CRITICISM COMING FROM ALL DIRECTIONS: While some conservatives have tried to argue that critics of "The Path to 9/11" are simply partisans who are "
whining," the truth is that complaints have reigned down from all circles, including from conservatives, former Bush officials, and 9/11 Commission members. Conservative author Richard Miniter, who wrote a book blasting President Clinton's counterterrorism policies, has acknowledged that there is "zero factual basis" for the "idea that someone had bin Laden in his sights in 1998 or any other time and Sandy Berger refused to pull the trigger." Conservative media watchdog Brent Bozell said ABC should "correct" the scenes that "do not have any bearing on reality." Former counterterrorism officials Richard Clarke and Roger Cressey, who worked for Presidents Clinton and Bush, have blasted the movie and said that scenes in the movie are completely made-up. Many former members of the 9/11 Commission have also spoken out against the film. Richard Ben-Veniste said that as members of the Commission were watching a private screening of the film, "we were trying to think how they could have misinterpreted the 9/11 commission’s finding the way that they had.” Jamie Gorelick told Iger, "I hope that you will correct the record before series airs," and Tim Roemer told CNN yesterday that the Berger scene had no basis in the 9/11 report. Even Kean said he "had pointed out the issue" with the Berger scene to ABC recently, and according to CNN, ABC told Kean "they would go back and take a look at the scene."

SCHOLASTIC CUTS PARTNERSHIP WITH MOVIE: Scholastic Corporation, one of the leading distributors of educational materials for children, announced yesterday that it was
ending its partnership with "The Path to 9/11" film. Scholastic and ABC had earlier announced a pact to produce "online study guides" related to the film and to send 100,000 educators a letter from Kean informing them of such materials. As Media Matters documented, the discussion guides were "rife with conservative misinformation" and key omissions which resulted in a distorted account of pre-Iraq war WMD capabilities and misleadingly suggested a tie between Iraq and 9-11. In a press release, Scholastic stated the educational materials "did not meet our high standards for dealing with controversial issues." Scholastic will produce a new classroom discussion guide to that it claims will not aid in "promoting the program" but will still encourage the use of the film as as a "teachable moment." Rep. George Miller (D-CA), the ranking member of the House Education and Workforce Committee, called on teachers across the country not to use "The Path to 9/11" to educate their students about the history of 9/11 because of the film’s inaccuracies.

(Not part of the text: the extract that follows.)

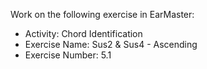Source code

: Work on the following exercise in EarMaster:
- Activity: Chord Identification
- Exercise Name: Sus2 & Sus4 - Ascending
- Exercise Number: 5.1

A PRECEDENT FOR CANCELLATION: If the film's inaccuracies cannot be corrected prior to its scheduled airing, ABC should not to run it. There is precedent for such a decision. In Nov. 2003, CBS announced that it would broadcast a mini-series called "The Reagans," which many
conservatives argued contained fabricated dialogues about Ronald and Nancy Reagan. The National Review's Ed Morrow wrote at the time, "Attempts to distort our history must be resisted. Historical truth is simply too valuable to be made a plaything for biased filmmakers rewriting it to fit their politics." Similarly, the Review's Seth Leibsohn said, "We should all be ashamed of bad history, though -- of dressing up fiction as fact." Wall Street Journal editorialist James Taranto acknowledged the similarities in the arguments being made against the two movies: "The Clintonites may have a point here. A few years ago, when the shoe was on the other foot, we were happy to see CBS scotch 'The Reagans.'" Daily Variety reports today that, just as the Reagan documentary was pulled from CBS, a similar fate may soon hit "The Path to 9/11." "Sources close to the project say the network, which has been in a media maelstrom over the pic, is mulling the idea of yanking the mini altogether," the Variety writes.